Come batterista, non sono il più veloce – ma la dinamica è tutto per me. È tutto quello che ho. Quindi se suono molto forte, o molto tranquillo, e tutto quello che c’è in mezzo, sono un po’ tutte le emozioni umane, sai? Ed è musicale.
Scrivi in generale sull’idea di trovare la verità. Stiamo vivendo tempi in cui l’idea della verità, apparentemente, viene svalutata quotidianamente. Ma, in generale, quanto è importante?
JD: Wow. Beh… Se la gente sente abbastanza bugie, dopo un po’ comincia a crederci. E sono una specie di bugie per l’anima, penso che Socrate abbia detto. C’è una menzogna positiva – questo è un po’ astratto – ma nelle arti, piuttosto che essere letterale, si arriva alla metafora. Che non è proprio vero – ma in qualche modo tocca una verità più profonda. Come con la musica, il tuo corpo lo sente. Ti viene la pelle d’oca. O si ride. E non sai perché. Beh, c’è qualcosa di molto profondo lì sotto. E questa è la vera verità.
Le persone che dicono le bugie, non sanno chi sono. Ed è preoccupante che i loro seguaci si rendano conto che è stata tutta una grande bugia. E poi dovranno adattarsi a questo. Dobbiamo attraversare il corridoio e trovare una soluzione.

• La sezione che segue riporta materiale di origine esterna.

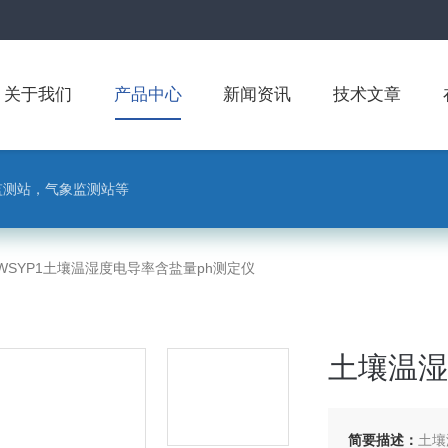
关于我们
产品中心
新闻资讯
技术文章
监测站，气象监测站等
-WSYP1土壤温湿度电导率含盐量ph测定仪
土壤温湿
简要描述：
土壤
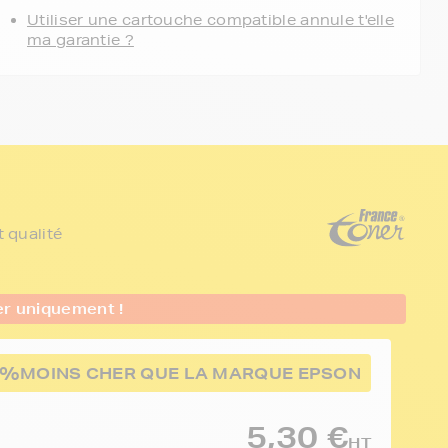
Utiliser une cartouche compatible annule t'elle
ma garantie ?
 qualité
er uniquement !
1%
MOINS CHER QUE LA MARQUE EPSON
5,30 €
HT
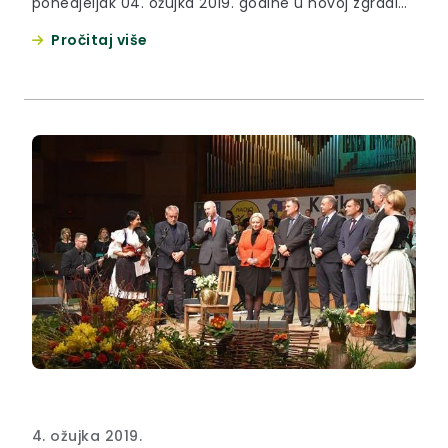
ponedjeljak 04. ožujka 2019. godine u novoj zgradi
Zagorske javne vatrogasne postrojbe u Zaboku
Pročitaj više
održana je svečana sjednica Stožera civilne zaštite
Krapinsko — zagorske županije.
4. ožujka 2019.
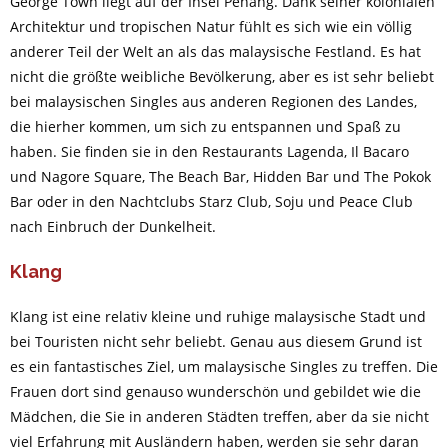
George Town liegt auf der Insel Penang. Dank seiner kolonialen
Architektur und tropischen Natur fühlt es sich wie ein völlig
anderer Teil der Welt an als das malaysische Festland. Es hat
nicht die größte weibliche Bevölkerung, aber es ist sehr beliebt
bei malaysischen Singles aus anderen Regionen des Landes,
die hierher kommen, um sich zu entspannen und Spaß zu
haben. Sie finden sie in den Restaurants Lagenda, Il Bacaro
und Nagore Square, The Beach Bar, Hidden Bar und The Pokok
Bar oder in den Nachtclubs Starz Club, Soju und Peace Club
nach Einbruch der Dunkelheit.
Klang
Klang ist eine relativ kleine und ruhige malaysische Stadt und
bei Touristen nicht sehr beliebt. Genau aus diesem Grund ist
es ein fantastisches Ziel, um malaysische Singles zu treffen. Die
Frauen dort sind genauso wunderschön und gebildet wie die
Mädchen, die Sie in anderen Städten treffen, aber da sie nicht
viel Erfahrung mit Ausländern haben, werden sie sehr daran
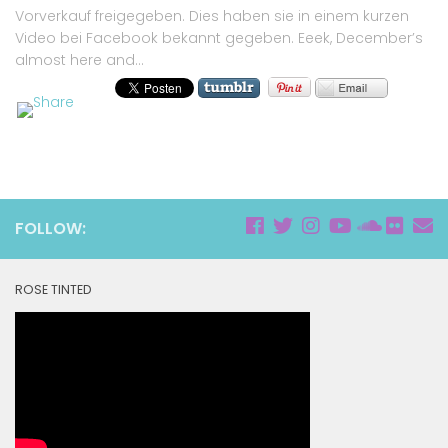
Vorverkauf freigegeben. Dies haben sie in einem kurzen
Video bei Facebook bekannt gegeben. Eeek, December’s
almost here and...
FOLLOW:
ROSE TINTED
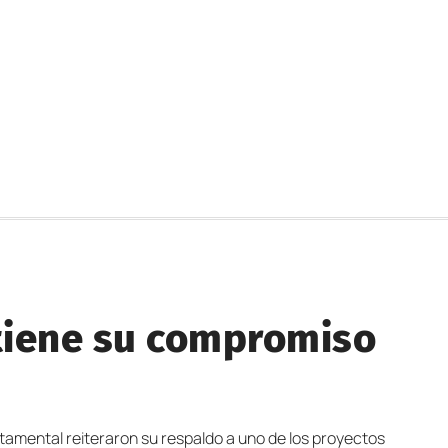
tiene su compromiso
tamental reiteraron su respaldo a uno de los proyectos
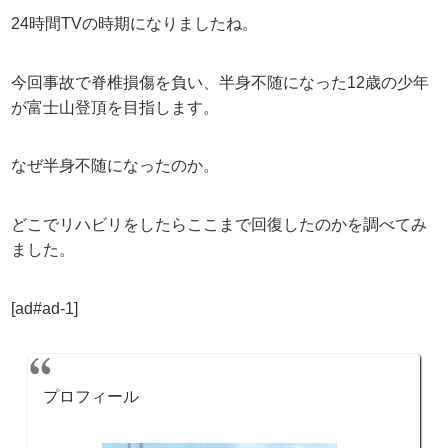
24時間TVの時期になりましたね。
今回事故で脊椎損傷を負い、半身不随になった12歳の少年
が富士山登頂を目指します。
なぜ半身不随になったのか。
どこでリハビリをしたらここまで回復したのかを調べてみ
ました。
[ad#ad-1]
プロフィール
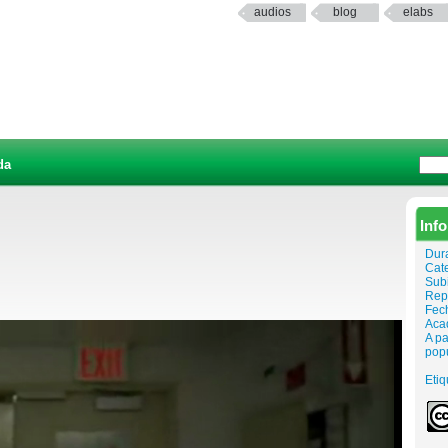
audios
blog
elabs
da
Inf
Dur
Cat
Sub
Rep
Fech
Aca
A p
pop
Etiq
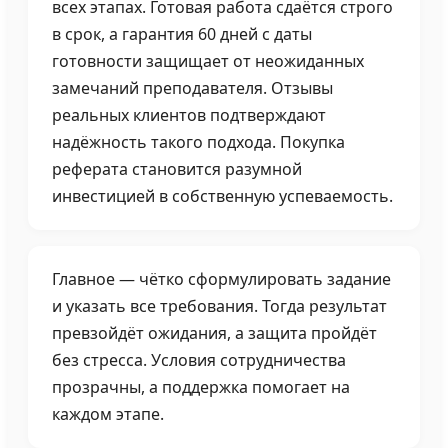
всех этапах. Готовая работа сдаётся строго
в срок, а гарантия 60 дней с даты
готовности защищает от неожиданных
замечаний преподавателя. Отзывы
реальных клиентов подтверждают
надёжность такого подхода. Покупка
реферата становится разумной
инвестицией в собственную успеваемость.
Главное — чётко сформулировать задание
и указать все требования. Тогда результат
превзойдёт ожидания, а защита пройдёт
без стресса. Условия сотрудничества
прозрачны, а поддержка помогает на
каждом этапе.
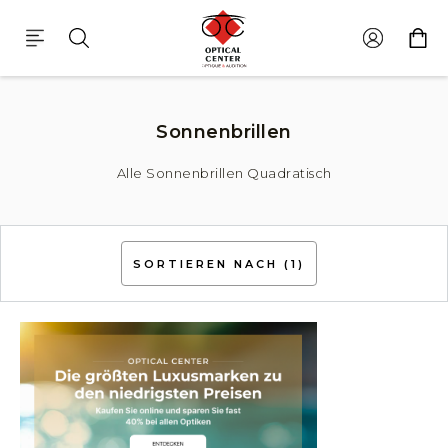
Sonnenbrillen Quadratisch
Sonnenbrillen
Alle Sonnenbrillen Quadratisch
SORTIEREN NACH
(1)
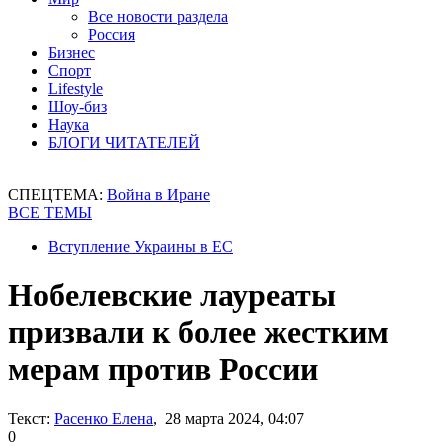
Все новости раздела
Россия
Бизнес
Спорт
Lifestyle
Шоу-биз
Наука
БЛОГИ ЧИТАТЕЛЕЙ
СПЕЦТЕМА:
Война в Иране
ВСЕ ТЕМЫ
Вступление Украины в ЕС
Нобелевские лауреаты
призвали к более жестким
мерам против России
Текст:
Расенко Елена
, 28 марта 2024, 04:07
0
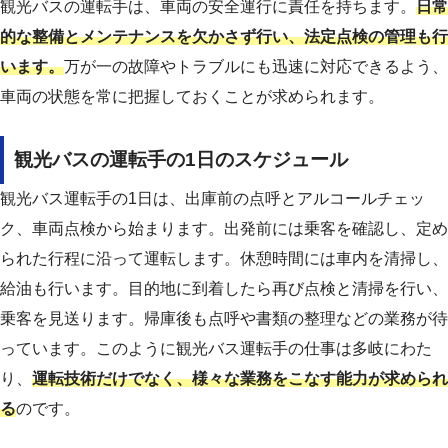
観光バスの運転手は、車両の安全運行に責任を持ちます。
日常
的な整備とメンテナンスを欠かさず行い、法定点検の管理も行
います。
万が一の故障やトラブルにも迅速に対応できるよう、
車両の状態を常に把握しておくことが求められます。
観光バスの運転手の1日のスケジュール
観光バス運転手の1日は、出庫前の点呼とアルコールチェッ
ク、車両点検から始まります。出発前には乗客を確認し、定め
られた行程に沿って運転します。休憩時間には車内を清掃し、
給油も行います。目的地に到着したら再び点検と清掃を行い、
乗客を見送ります。帰庫後も点呼や書類の整理などの業務が待
っています。
このように観光バス運転手の仕事は多岐にわた
り、
運転技術だけでなく、様々な業務をこなす能力が求められ
る
のです。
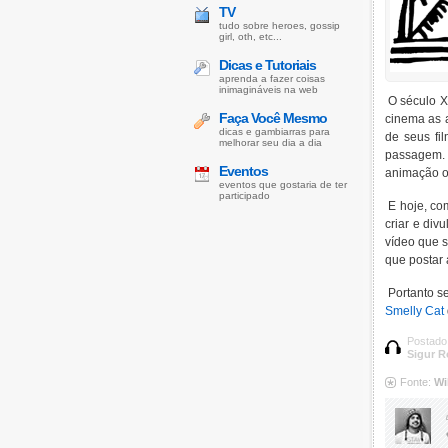
TV
tudo sobre heroes, gossip
girl, oth, etc...
Dicas e Tutoriais
aprenda a fazer coisas
inimagináveis na web
O século X
Faça Você Mesmo
cinema as a
dicas e gambiarras para
de seus fi
melhorar seu dia a dia
passagem. 
Eventos
animação o
eventos que gostaria de ter
participado
E hoje, com
criar e div
vídeo que s
que postar 
Portanto s
Smelly Cat
Postado
Sigur R
Fonte:
Wi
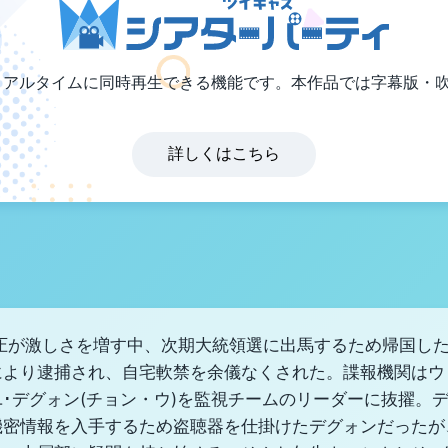
リアルタイムに同時再生できる機能です。本作品では字幕版・
詳しくはこちら
弾圧が激しさを増す中、次期大統領選に出馬するため帰国した
により逮捕され、自宅軟禁を余儀なくされた。諜報機関はウ
･デグォン(チョン・ウ)を監視チームのリーダーに抜擢。
機密情報を入手するため盗聴器を仕掛けたデグォンだったが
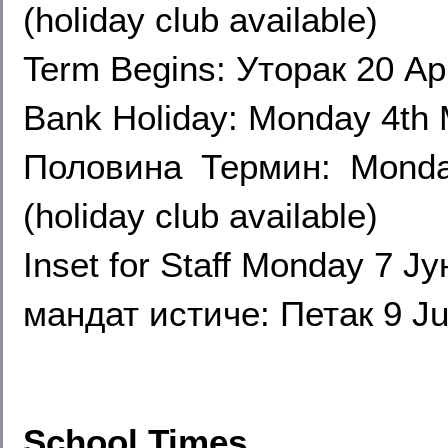
(holiday club available)
Term Begins: Уторак 20 Apr
Bank Holiday: Monday 4th
Половина Термин: Monda
(holiday club available)
Inset for Staff Monday
7 Јун
мандат истиче: Петак 9 Ju
School Times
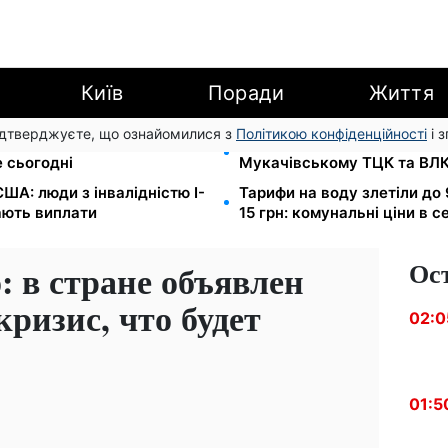
Київ
Поради
Життя
підтверджуєте, що ознайомилися з
Політикою конфіденційності
і 
остепан: Демографічна
1500 списаних, 500 виїхал
 сьогодні
Мукачівському ТЦК та ВЛ
ША: люди з інвалідністю I-
Тарифи на воду злетіли до 
мають виплати
15 грн: комунальні ціни в с
Ос
 в стране объявлен
ризис, что будет
02:0
01:5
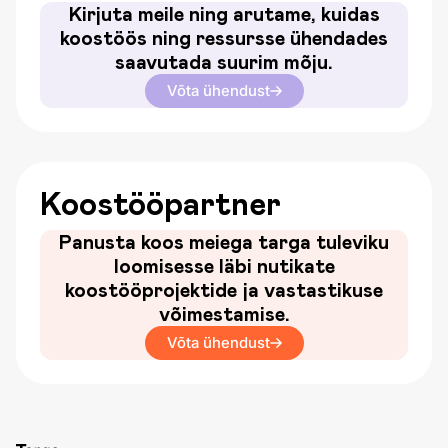
Kirjuta meile ning arutame, kuidas
koostöös ning ressursse ühendades
saavutada suurim mõju.
Võta ühendust
Koostööpartner
Panusta koos meiega targa tuleviku
loomisesse läbi nutikate
koostööprojektide ja vastastikuse
võimestamise.
Võta ühendust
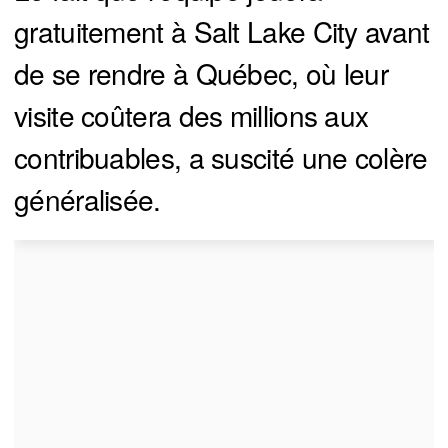
gratuitement à Salt Lake City avant
de se rendre à Québec, où leur
visite coûtera des millions aux
contribuables, a suscité une colère
généralisée.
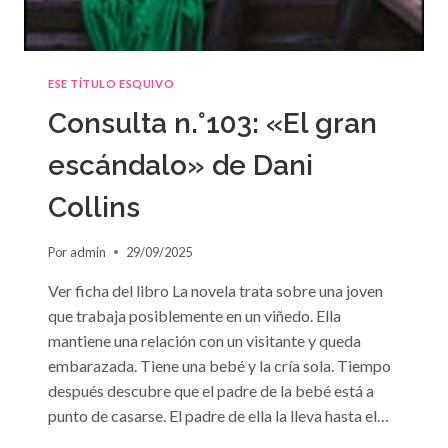
ESE TÍTULO ESQUIVO
Consulta n.°103: «El gran
escándalo» de Dani
Collins
Por
admin
29/09/2025
Ver ficha del libro La novela trata sobre una joven
que trabaja posiblemente en un viñedo. Ella
mantiene una relación con un visitante y queda
embarazada. Tiene una bebé y la cría sola. Tiempo
después descubre que el padre de la bebé está a
punto de casarse. El padre de ella la lleva hasta el…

Una delle cose che trovo così stimolanti nel libro è che, anche a 75 anni, stai ancora cercando di imparare. Stai ancora facendo queste domande. Stai ancora cercando. Che sia musicalmente o solo nella vita quotidiana, quanto è importante continuare a farlo?
JD: Questa è la chiave della vitalità. Penso che nella conclusione, cito Bob Dylan. Qualcuno ha chiesto a Dylan se fosse felice e lui non ha voluto nemmeno rispondere. Ha scritto una canzone su Rubin “Hurricane” Carter, che era in prigione. Ha aiutato a farlo uscire. “Hurricane”, ogni volta che vedeva Bob, continuava a chiedergli: “Cosa stai cercando?”. E Dylan rispondeva: “Il Santo Graal”. Che non si trova mai. Ma è la ricerca la chiave, non l’obiettivo.
Avere l’adulazione di massa al Madison Square Garden era ottimo per l’ego. Ma posso fare una piccola cosa di poesia della batteria in un club e, se sono davvero nel momento con il pubblico, mi eccita tanto quanto i concerti giganti.
E penso che questo sia ciò che mantiene un artista creativo: il percorso.